— Да. И поэтому — все сегодняшние беды. А нравственное чувство даётся человеку с рождения. Но информация это чувство глушит, глушит, и человек утрачивает свою природную мудрость. И ещё человек утрачивает родное слово. Русский — русское. Француз — французское. Например, если сравнивать наше сознание с айсбергом, то подводная его часть — это то, что впитано с молоком матери, то, что составляет наше «я». Мы же, сужая свой словарь, перестаём подводную глубинную часть чувствовать. Вот, допустим, слуга Хлестакова — Осип — укладывает чемодан, приговаривает: «Верёвочка? И верёвочку давай сюда!» Что это такое? Как можно понять Осипа иностранцу? За стяжателя его принять?
— Тут не только слово, а ещё как он его произнёс…
— Это надо воспринимать не как информацию о том, жадный или не жадный Осип, а как стихию языка!
— Да, всё, что невозможно ни объяснить, ни обозначить, что можно только знать или не знать — вот это невидимое, — наверно, и есть та великая глина, из которой Бог слепил человека. Потеряем её — окажемся слепленными неизвестно из чего.
— Потому-то и понимаем мы иногда иностранцев по жесту, по мимике. На глубинном уровне индивидуальное, национальное всё же позволяет душам соприкасаться. А вот когда происходит нивелировка, когда оттенки национальные и индивидуальные стираются, когда люди становятся очень вроде бы похожими друг на друга, то происходит странное: им нечем выразить свою душу. Тогда и словами, и жестами они могут только информировать друг друга, как роботы.

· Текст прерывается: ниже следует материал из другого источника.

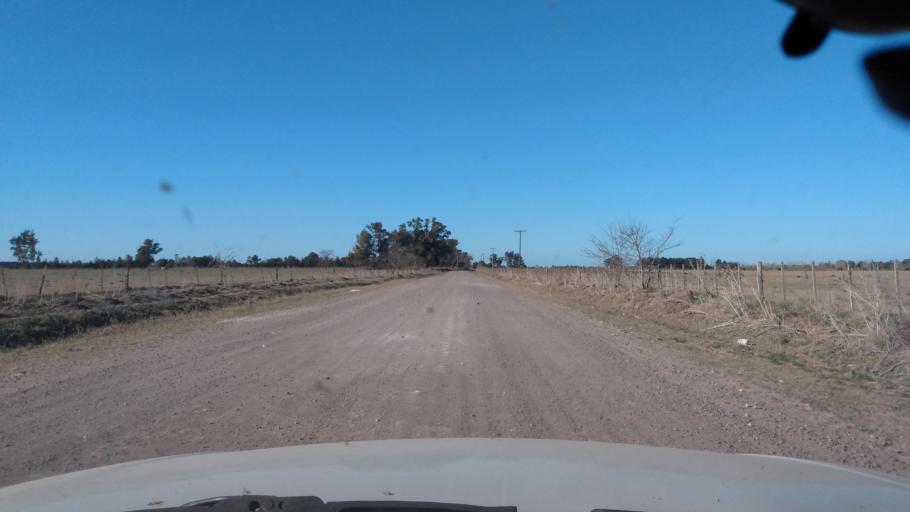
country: AR
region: Buenos Aires
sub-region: Partido de Mercedes
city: Mercedes
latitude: -34.6099
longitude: -59.3152
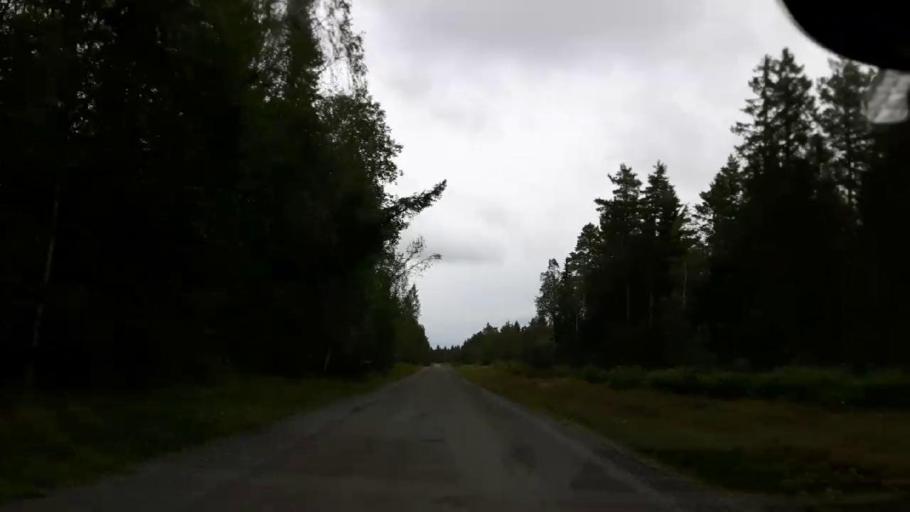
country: SE
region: Jaemtland
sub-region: OEstersunds Kommun
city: Ostersund
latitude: 63.0724
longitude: 14.5533
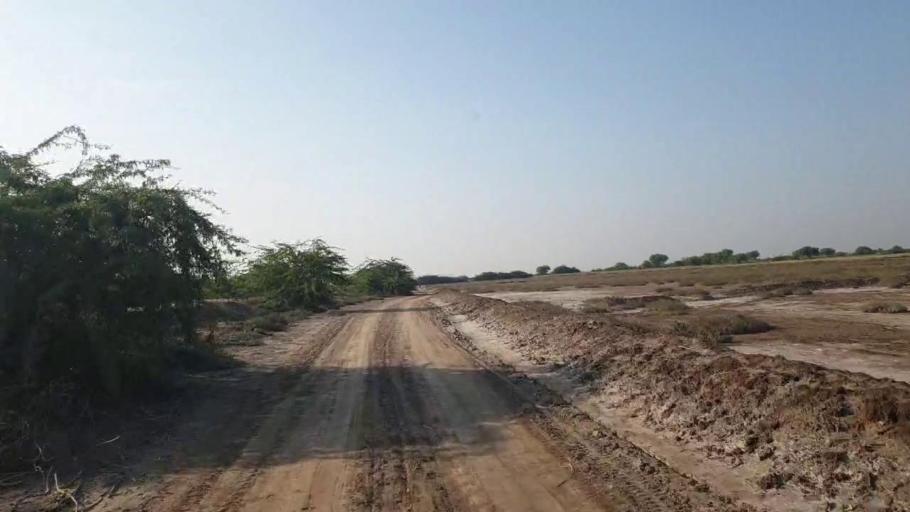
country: PK
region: Sindh
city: Badin
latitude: 24.4567
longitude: 68.7346
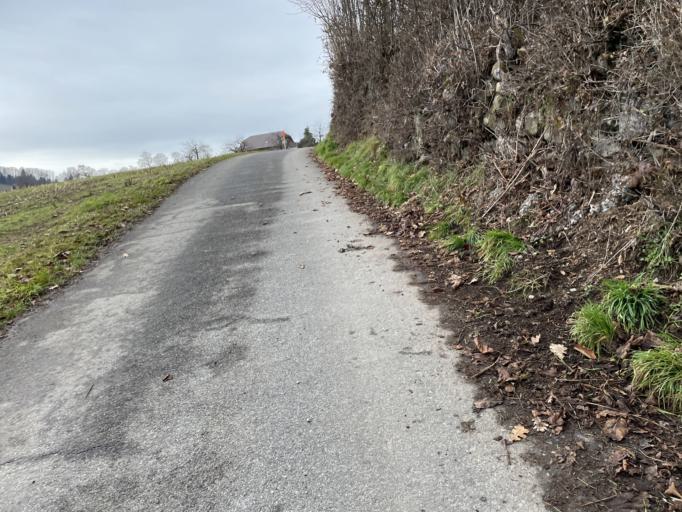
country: CH
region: Bern
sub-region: Bern-Mittelland District
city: Munsingen
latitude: 46.8674
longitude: 7.5344
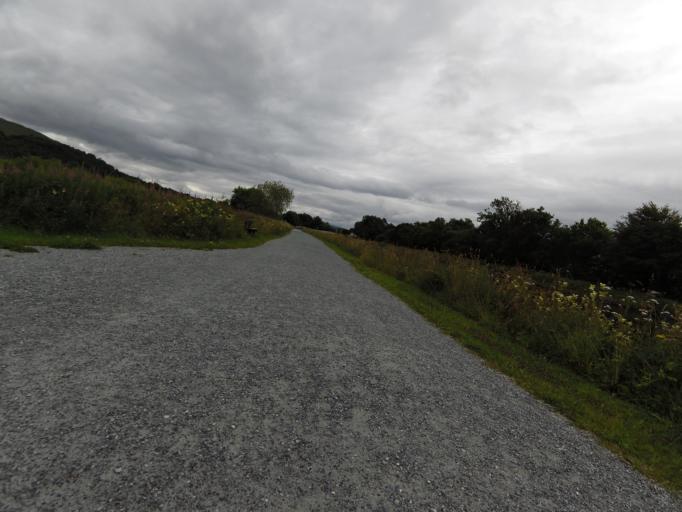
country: GB
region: Scotland
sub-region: Highland
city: Fort William
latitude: 56.8427
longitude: -5.1019
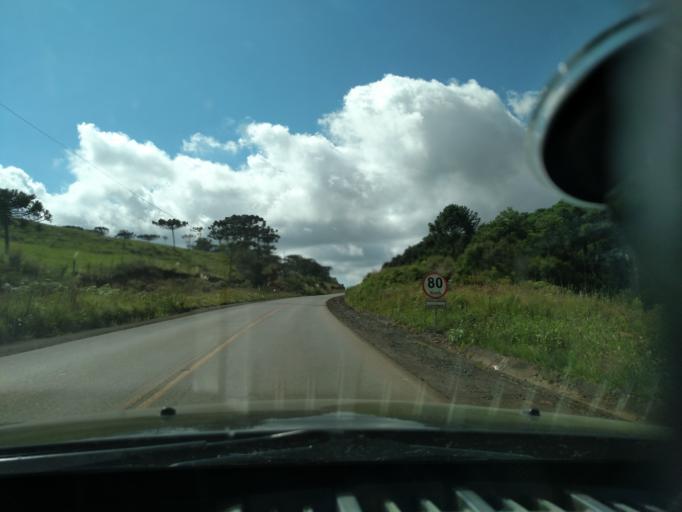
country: BR
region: Santa Catarina
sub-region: Lages
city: Lages
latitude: -27.8950
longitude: -50.1305
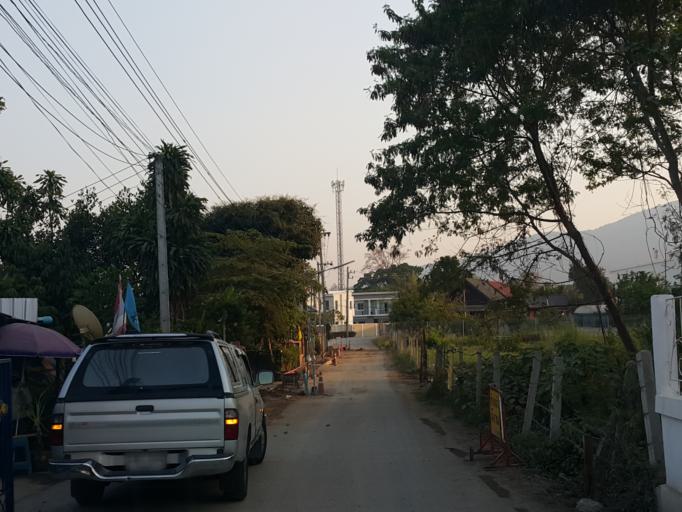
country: TH
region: Chiang Mai
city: San Sai
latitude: 18.9003
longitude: 98.9535
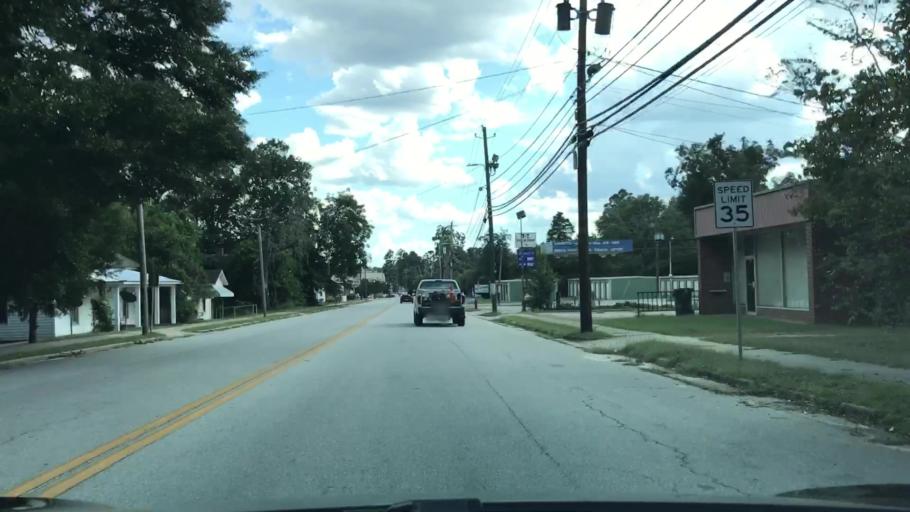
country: US
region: Georgia
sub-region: Jefferson County
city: Wadley
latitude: 32.8655
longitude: -82.4047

— Получается, что косноязычие обыкновенной беседы таит больше смысловых оттенков, чем общение с телевизором, чтение умной статьи…
— В беседе у нас и жесты, и интонация, и улыбки… Помнишь, Достоевский писал, как двое мастеровых объяснялись, используя только одно слово, которое на заборах пишут?
— И когда живое общение друг с другом мы заменили телевизором, то…
— …довольствуемся лишь суррогатом жизни, теряем свои глубинные основы, становимся примитивными и легко управляемыми.
— Тогда для меня становится понятным и то, почему возникновению диктаторских режимов обычно предшествует расцвет так называемой авангардистской живописи. Одно дело Шишкин с его предельным вниманием к изображаемому, и совсем другое дело — авангардист, для которого изображаемый предмет является лишь предметом для самовыражения. Он не чувствует, не видит собственную суть этого объекта, как, скажем, вчерашние и сегодняшние реформаторы, увлечённые сомнительными идеями, не чувствуют, что режут по живому, по людским судьбам и жизням. В Южной Осетии кровь льётся — но это их замыслам не противоречит, и они молчат. А стрельба в Прибалтике их карты путает, и они вдруг завопили о правах человека
…Нынешняя авангардистская литература, живопись — это как бы психологическая подготовка к утверждению какого-нибудь плоского словца, большего, чем чья-нибудь жизнь, чем чья-нибудь слеза. И пусть мне кто-то это словцо скажет вот так, сидя рядом со мной, — ведь не решится! А по телевизору — произнесут, не постесняются. И когда мы привыкаем к телевизору, то словно теряем собственную волю, нам любопытны они, мы забываем о себе.